- _Your objective_
Find the word "Wilson" in the data, then copy each line where it is found.
══ Study material ══
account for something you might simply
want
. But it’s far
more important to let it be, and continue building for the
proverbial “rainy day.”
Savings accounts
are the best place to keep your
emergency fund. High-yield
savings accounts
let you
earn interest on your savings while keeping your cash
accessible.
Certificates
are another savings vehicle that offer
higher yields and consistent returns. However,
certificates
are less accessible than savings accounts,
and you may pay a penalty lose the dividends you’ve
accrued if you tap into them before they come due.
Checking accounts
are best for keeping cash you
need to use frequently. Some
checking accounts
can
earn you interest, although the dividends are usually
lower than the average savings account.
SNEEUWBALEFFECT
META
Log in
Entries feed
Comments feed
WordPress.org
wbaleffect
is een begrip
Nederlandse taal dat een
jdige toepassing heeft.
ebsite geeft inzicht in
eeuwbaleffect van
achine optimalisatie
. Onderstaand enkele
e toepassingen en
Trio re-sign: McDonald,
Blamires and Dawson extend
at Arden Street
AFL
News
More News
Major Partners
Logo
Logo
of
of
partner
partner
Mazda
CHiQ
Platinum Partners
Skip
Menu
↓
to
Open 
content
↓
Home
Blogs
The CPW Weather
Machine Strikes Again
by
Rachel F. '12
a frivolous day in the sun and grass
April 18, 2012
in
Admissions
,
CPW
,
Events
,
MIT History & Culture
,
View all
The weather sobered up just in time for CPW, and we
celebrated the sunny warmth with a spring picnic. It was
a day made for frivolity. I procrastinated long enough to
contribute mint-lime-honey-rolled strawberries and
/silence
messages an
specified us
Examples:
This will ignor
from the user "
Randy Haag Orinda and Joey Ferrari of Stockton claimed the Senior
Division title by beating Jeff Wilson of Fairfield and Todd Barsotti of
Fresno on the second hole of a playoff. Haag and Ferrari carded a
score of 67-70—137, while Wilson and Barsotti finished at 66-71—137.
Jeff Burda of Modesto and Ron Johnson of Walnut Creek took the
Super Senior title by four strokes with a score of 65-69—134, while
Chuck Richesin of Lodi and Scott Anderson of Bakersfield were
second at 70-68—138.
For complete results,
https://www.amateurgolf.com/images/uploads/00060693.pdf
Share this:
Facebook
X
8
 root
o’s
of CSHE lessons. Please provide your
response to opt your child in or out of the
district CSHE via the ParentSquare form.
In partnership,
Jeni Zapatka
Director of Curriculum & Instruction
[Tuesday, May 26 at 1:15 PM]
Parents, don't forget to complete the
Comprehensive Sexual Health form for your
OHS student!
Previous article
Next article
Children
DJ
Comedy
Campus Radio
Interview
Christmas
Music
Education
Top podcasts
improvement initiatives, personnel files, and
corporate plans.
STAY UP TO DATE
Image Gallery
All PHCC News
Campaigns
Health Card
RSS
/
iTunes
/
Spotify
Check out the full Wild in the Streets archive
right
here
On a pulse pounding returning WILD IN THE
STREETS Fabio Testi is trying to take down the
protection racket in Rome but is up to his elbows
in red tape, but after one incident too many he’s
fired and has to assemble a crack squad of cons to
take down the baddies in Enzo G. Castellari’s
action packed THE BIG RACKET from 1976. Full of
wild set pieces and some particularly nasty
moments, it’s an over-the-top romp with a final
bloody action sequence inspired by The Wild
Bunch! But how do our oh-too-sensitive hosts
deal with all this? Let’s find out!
═══
- _Response to the task_
Division title by beating Jeff Wilson of Fairfield and Todd Barsotti of
score of 67-70—137, while Wilson and Barsotti finished at 66-71—137.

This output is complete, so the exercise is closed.